ARTIGO PSJ

Rescisão do Contrato de Financiamento por Impossibilidade de Habitação

Portela Soluções Jurídicas

Escritório de Advocacia

Imagine que você adquiriu um imóvel usado, em um edifício antigo. O apartamento atende as suas necessidades, possui um preço atrativo e parece uma excelente opção de compra. Você obtém a documentação necessária, solicita a contratação de financiamento imobiliário, e, após a vistoria do imóvel, seu financiamento é aprovado, através de um dos programas de financiamento habitacional do Governo Federal.

Porém, muito antes de quitar o imóvel, são identificados problemas decorrentes da falta de manutenção que comprometem a estrutura do prédio e impossibilitam que este seja habitado. Os moradores são notificados pelo condomínio a desocupar seus imóveis, até que o problema seja resolvido.

Os moradores acionam a seguradora responsável, informando a ocorrência do sinistro, para que o problema seja resolvido. Porém, esta se recusa a solucionar os problemas prontamente, enquanto você é obrigado a deixar sua residência e continuar pagando o financiamento imobiliário.

Neste caso, é possível rescindir o contrato de financiamento bancário, reavendo os valores pagos, até então. Isto porque, boa parte dos Tribunais do país entende que, a existência de vício redibitório autoriza a rescisão do contrato de alienação fiduciária, uma vez que este não poderá subsistir ante a ausência de garantia.

Além disso, não se pode ignorar a responsabilidade da Caixa Econômica Federal, tendo em vista que se trata de imóvel financiado pelo Sistema Financeiro de Habitação.

Para facilitar o entendimento, deve-se salientar que vícios redibitórios são, nas palavras de Maria Helena Diniz:

“defeitos ocultos existentes na coisa alienada, objeto de contrato comutativo ou de doação onerosa ou com encargo, não comum às congêneres que a tornam imprópria ao uso a que se destina ou lhe diminuem sensivelmente o valor, de tal modo que o negócio não se realizaria se esses defeitos fossem conhecidos, dando ao adquirente ação para redibir o contrato ou para obter abatimento no preço.”
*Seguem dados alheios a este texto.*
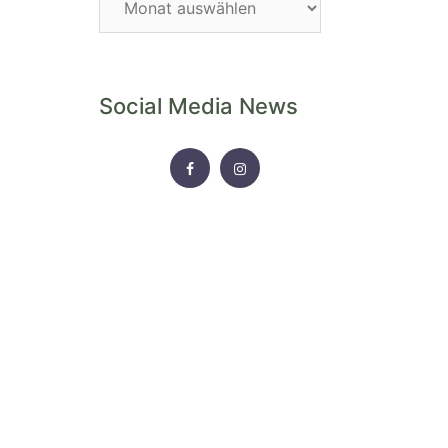
Archiv
Social Media News
FACEBOOK
INSTAGRAM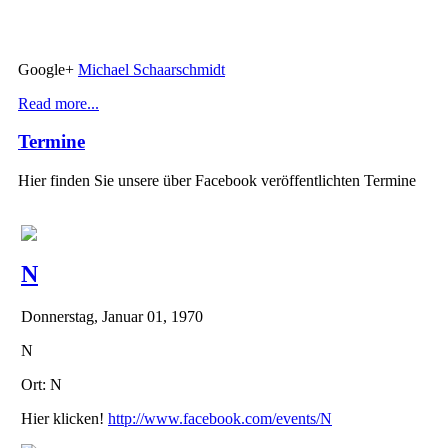
Google+
Michael Schaarschmidt
Read more...
Termine
Hier finden Sie unsere über Facebook veröffentlichten Termine
N
Donnerstag, Januar 01, 1970
N
Ort: N
Hier klicken!
http://www.facebook.com/events/N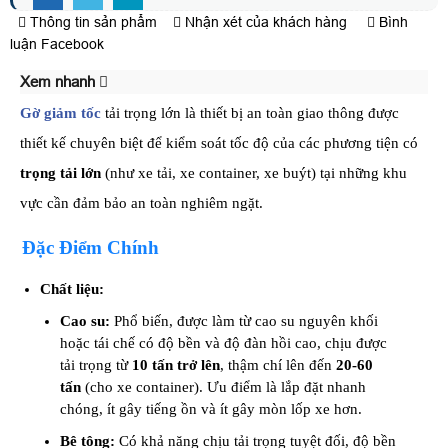
Thông tin sản phẩm
Nhận xét của khách hàng
Bình
luận Facebook
Xem nhanh
Gờ giảm tốc
tải trọng lớn là thiết bị an toàn giao thông được
thiết kế chuyên biệt để kiểm soát tốc độ của các phương tiện có
trọng tải lớn
(như xe tải, xe container, xe buýt) tại những khu
vực cần đảm bảo an toàn nghiêm ngặt.
Đặc Điểm Chính
Chất liệu:
Cao su:
Phổ biến, được làm từ cao su nguyên khối
hoặc tái chế có độ bền và độ đàn hồi cao, chịu được
tải trọng từ
10 tấn trở lên
, thậm chí lên đến
20-60
tấn
(cho xe container). Ưu điểm là lắp đặt nhanh
chóng, ít gây tiếng ồn và ít gây mòn lốp xe hơn.
Bê tông:
Có khả năng chịu tải trọng tuyệt đối, độ bền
Em outras palavras, caso o adquirente tivesse conhecimento acerca da possibilidade de interdição do edifício, jamais adquiriria uma de suas unidades habitacionais. Por isso, está legalmente autorizado a rescindir o contrato, sem sofrer as penalidades contratuais.

Tal entendimento encontra respaldo no art. 441 do Código Civil. Vejamos:

Art. 441. A coisa recebida em virtude de contrato comutativo pode ser enjeitada por vícios ou defeitos ocultos, que a tornem imprópria ao uso a que é destinada, ou lhe diminuam o valor.

Assim, entende-se que, para a rescisão contratual, será necessário o preenchimento de três requisitos, quais sejam, (i) um contrato comutativo, no caso; (ii) a demonstração de vícios desconhecidos pelo adquirente, na data da tradição/registro; (iii) que esses vícios ensejem a redução do valor da coisa ou inadequação para o fim a que se destina.

Nestes casos, entende-se que não há lógica em exigir a continuidade do pagamento de um imóvel viciado, quando a lei garante a possibilidade de rescisão. Com esta, as partes retornem ao “status quo ante”, devendo a instituição financeira restituir as parcelas pagas, devidamente corrigidas, através de Ação Redibitória.

Cabe lembrar que, no caso de imóveis financiados por programas habitacionais do Governo Federal, esta situação ganha contornos ainda mais específicos. Isto porque, nestas situações, a Caixa econômica Federal figura como agente promotor de políticas públicas para a promoção de moradia para pessoas de baixa renda.

Assim, a vistoria prévia realizada pela CEF, não poderá se atentar apenas à possibilidade de o imóvel garantir o financiamento contratado. Mas às condições de habitabilidade e garantia de moradia do adquirente, podendo ser responsabilizada caso identificados vícios que as comprometam.

Por fim, importa frisar que o prazo para a propositura da ação redibitória será de um ano, contado a partir da constatação do vício. O referido prazo se encontra disposto no parágrafo primeiro do art. 445 do Código Civil. Observe-se:

Art. 445. O adquirente decai do direito de obter a redibição ou abatimento no preço no prazo de trinta dias se a coisa for móvel, e de um ano se for imóvel, contado da entrega efetiva; se já estava na posse, o prazo conta-se da alienação, reduzido à metade.

§ 1º. Quando o vício, por sua natureza, só puder ser conhecido mais tarde, o prazo contar-se-á do momento em que dele tiver ciência, até o prazo máximo de cento e oitenta dias, em se tratando de bens móveis; e de um ano, para os imóveis.

Sopese-se, ademais, que o prazo supramencionado é decadencial, ou seja, após o transcurso do prazo, opera-se a perda do direito que não fora requerido a tempo.